▶ [What to work on]: Wherever "Method" shows up in the records below, copy the whole line.

▶ [Recorded data]:
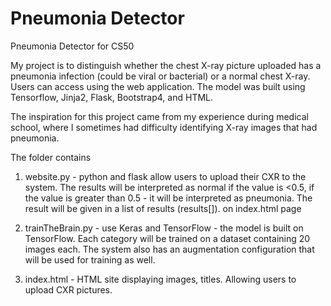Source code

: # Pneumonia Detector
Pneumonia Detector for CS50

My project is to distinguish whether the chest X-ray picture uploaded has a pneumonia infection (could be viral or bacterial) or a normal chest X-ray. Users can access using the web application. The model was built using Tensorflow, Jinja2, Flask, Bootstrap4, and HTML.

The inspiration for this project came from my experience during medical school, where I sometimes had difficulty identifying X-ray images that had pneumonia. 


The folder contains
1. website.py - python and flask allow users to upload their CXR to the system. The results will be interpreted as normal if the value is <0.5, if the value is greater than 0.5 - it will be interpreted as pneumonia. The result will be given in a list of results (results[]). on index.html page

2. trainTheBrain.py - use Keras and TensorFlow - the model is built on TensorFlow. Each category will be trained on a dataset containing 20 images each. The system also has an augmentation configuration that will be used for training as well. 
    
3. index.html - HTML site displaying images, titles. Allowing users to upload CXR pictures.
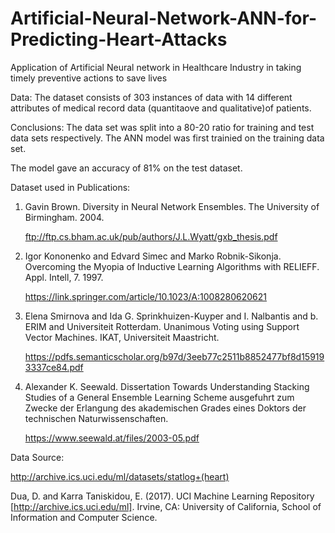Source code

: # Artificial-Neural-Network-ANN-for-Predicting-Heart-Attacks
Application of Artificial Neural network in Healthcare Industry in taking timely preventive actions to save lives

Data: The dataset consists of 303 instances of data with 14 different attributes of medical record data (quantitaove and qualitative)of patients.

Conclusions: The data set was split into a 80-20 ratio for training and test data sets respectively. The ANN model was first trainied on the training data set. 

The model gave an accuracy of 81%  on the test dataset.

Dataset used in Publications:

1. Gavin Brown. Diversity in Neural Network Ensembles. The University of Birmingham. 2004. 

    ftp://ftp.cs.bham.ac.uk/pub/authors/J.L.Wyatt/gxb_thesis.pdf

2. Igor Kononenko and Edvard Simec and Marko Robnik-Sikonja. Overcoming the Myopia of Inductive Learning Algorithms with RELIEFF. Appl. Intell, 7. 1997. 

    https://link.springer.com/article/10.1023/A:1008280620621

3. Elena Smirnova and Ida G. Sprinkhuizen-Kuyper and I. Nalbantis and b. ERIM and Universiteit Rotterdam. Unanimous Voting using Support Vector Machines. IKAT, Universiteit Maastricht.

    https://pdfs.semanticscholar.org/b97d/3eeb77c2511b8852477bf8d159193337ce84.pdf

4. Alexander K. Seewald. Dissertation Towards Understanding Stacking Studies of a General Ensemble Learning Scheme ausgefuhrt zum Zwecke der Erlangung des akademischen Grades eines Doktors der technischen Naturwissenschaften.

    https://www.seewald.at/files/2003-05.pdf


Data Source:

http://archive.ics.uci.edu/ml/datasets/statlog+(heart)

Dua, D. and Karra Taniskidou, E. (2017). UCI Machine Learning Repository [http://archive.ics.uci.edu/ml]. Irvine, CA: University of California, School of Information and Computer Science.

---

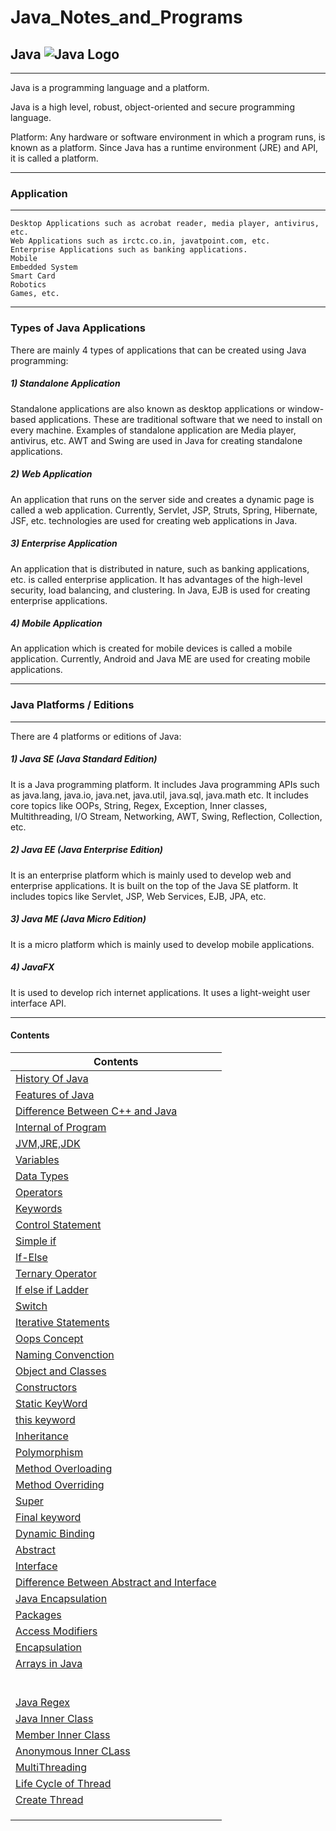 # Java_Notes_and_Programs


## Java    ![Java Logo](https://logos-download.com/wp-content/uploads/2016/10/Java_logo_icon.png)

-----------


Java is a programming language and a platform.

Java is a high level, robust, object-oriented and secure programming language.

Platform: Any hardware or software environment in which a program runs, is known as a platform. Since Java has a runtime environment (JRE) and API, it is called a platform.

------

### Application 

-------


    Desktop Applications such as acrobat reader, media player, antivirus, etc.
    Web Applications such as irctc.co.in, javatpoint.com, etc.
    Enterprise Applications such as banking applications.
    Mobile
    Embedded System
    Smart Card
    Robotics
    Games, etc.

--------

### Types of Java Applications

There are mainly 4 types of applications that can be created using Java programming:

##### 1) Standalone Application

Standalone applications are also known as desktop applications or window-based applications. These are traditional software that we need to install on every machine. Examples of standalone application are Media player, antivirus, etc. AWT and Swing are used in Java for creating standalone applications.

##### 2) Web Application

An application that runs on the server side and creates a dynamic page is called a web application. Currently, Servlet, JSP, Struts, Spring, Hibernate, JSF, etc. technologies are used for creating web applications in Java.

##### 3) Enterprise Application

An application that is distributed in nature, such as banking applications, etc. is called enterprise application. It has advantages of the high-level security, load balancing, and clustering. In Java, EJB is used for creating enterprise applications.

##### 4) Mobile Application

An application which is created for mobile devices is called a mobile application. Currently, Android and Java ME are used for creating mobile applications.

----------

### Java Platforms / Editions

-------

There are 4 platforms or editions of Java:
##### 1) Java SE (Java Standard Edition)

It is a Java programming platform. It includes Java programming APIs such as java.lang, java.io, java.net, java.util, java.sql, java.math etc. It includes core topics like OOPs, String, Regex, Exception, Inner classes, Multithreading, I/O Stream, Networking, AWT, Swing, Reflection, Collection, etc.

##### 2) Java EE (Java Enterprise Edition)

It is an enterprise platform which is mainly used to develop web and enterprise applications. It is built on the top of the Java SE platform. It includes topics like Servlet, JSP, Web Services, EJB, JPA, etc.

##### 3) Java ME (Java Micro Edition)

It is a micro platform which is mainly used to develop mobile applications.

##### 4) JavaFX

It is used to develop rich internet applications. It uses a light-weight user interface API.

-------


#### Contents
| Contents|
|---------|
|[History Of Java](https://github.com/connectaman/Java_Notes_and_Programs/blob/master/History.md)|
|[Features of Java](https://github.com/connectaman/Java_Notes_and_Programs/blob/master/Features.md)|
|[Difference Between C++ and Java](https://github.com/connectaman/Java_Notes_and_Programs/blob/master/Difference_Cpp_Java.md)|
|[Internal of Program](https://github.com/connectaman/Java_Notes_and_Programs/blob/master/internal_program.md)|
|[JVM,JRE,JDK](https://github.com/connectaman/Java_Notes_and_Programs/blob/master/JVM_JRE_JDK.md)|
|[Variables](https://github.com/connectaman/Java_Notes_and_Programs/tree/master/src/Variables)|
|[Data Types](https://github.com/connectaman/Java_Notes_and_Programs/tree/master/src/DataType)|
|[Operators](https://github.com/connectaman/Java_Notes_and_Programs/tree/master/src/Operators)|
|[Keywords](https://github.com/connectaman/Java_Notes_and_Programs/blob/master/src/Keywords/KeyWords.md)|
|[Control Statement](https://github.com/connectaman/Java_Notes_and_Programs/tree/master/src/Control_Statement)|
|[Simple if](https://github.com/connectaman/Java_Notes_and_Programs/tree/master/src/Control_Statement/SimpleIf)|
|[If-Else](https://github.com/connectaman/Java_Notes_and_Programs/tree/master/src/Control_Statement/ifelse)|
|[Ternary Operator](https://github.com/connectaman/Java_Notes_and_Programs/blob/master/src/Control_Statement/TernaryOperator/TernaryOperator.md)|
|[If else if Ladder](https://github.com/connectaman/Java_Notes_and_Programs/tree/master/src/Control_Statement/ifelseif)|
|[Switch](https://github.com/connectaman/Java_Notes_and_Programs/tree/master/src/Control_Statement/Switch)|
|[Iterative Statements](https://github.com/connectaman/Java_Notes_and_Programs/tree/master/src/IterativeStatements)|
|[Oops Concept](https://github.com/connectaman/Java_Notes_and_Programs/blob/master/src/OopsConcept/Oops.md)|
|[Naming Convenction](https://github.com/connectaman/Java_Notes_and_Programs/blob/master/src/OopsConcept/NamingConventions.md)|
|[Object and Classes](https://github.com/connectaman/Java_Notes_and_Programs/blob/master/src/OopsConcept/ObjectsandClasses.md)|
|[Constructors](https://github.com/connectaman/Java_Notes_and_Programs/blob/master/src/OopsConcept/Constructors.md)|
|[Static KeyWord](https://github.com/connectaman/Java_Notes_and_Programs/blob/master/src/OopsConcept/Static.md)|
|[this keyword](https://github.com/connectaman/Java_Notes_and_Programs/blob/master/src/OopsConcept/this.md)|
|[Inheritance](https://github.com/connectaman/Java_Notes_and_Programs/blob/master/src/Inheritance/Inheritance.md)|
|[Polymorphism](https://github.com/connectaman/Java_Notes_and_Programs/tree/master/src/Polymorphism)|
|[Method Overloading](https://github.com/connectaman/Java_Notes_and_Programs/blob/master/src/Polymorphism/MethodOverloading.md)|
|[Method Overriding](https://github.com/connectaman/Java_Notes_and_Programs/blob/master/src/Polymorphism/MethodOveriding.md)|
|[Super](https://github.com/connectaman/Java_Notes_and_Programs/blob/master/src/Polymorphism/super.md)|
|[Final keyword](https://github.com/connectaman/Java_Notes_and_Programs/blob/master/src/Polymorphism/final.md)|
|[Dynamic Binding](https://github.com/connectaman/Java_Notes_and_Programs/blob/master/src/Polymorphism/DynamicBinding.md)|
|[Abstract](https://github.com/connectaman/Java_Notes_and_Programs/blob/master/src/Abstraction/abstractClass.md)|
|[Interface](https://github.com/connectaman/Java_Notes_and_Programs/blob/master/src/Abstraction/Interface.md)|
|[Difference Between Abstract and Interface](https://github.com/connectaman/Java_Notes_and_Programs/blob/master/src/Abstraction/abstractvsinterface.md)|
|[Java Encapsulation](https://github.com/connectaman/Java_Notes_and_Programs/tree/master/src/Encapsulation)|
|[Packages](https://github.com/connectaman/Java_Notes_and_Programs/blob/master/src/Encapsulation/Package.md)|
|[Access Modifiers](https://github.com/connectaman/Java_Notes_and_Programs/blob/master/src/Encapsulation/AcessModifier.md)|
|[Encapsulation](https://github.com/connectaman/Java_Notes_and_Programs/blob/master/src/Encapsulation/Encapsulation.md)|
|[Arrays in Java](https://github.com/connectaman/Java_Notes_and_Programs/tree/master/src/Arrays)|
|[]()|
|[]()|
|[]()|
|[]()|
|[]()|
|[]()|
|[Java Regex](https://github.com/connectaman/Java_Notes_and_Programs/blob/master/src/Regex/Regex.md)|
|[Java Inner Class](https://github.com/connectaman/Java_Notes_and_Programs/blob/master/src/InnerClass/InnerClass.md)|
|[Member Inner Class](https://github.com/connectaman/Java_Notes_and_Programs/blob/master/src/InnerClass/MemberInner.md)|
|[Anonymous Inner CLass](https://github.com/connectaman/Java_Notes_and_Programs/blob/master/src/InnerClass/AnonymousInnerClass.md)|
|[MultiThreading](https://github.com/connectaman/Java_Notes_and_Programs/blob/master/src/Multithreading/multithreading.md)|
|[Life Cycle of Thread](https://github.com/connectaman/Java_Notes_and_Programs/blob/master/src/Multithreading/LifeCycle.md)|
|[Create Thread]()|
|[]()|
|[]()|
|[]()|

▶ [Exercise solution]:
|[Method Overloading](https://github.com/connectaman/Java_Notes_and_Programs/blob/master/src/Polymorphism/MethodOverloading.md)|
|[Method Overriding](https://github.com/connectaman/Java_Notes_and_Programs/blob/master/src/Polymorphism/MethodOveriding.md)|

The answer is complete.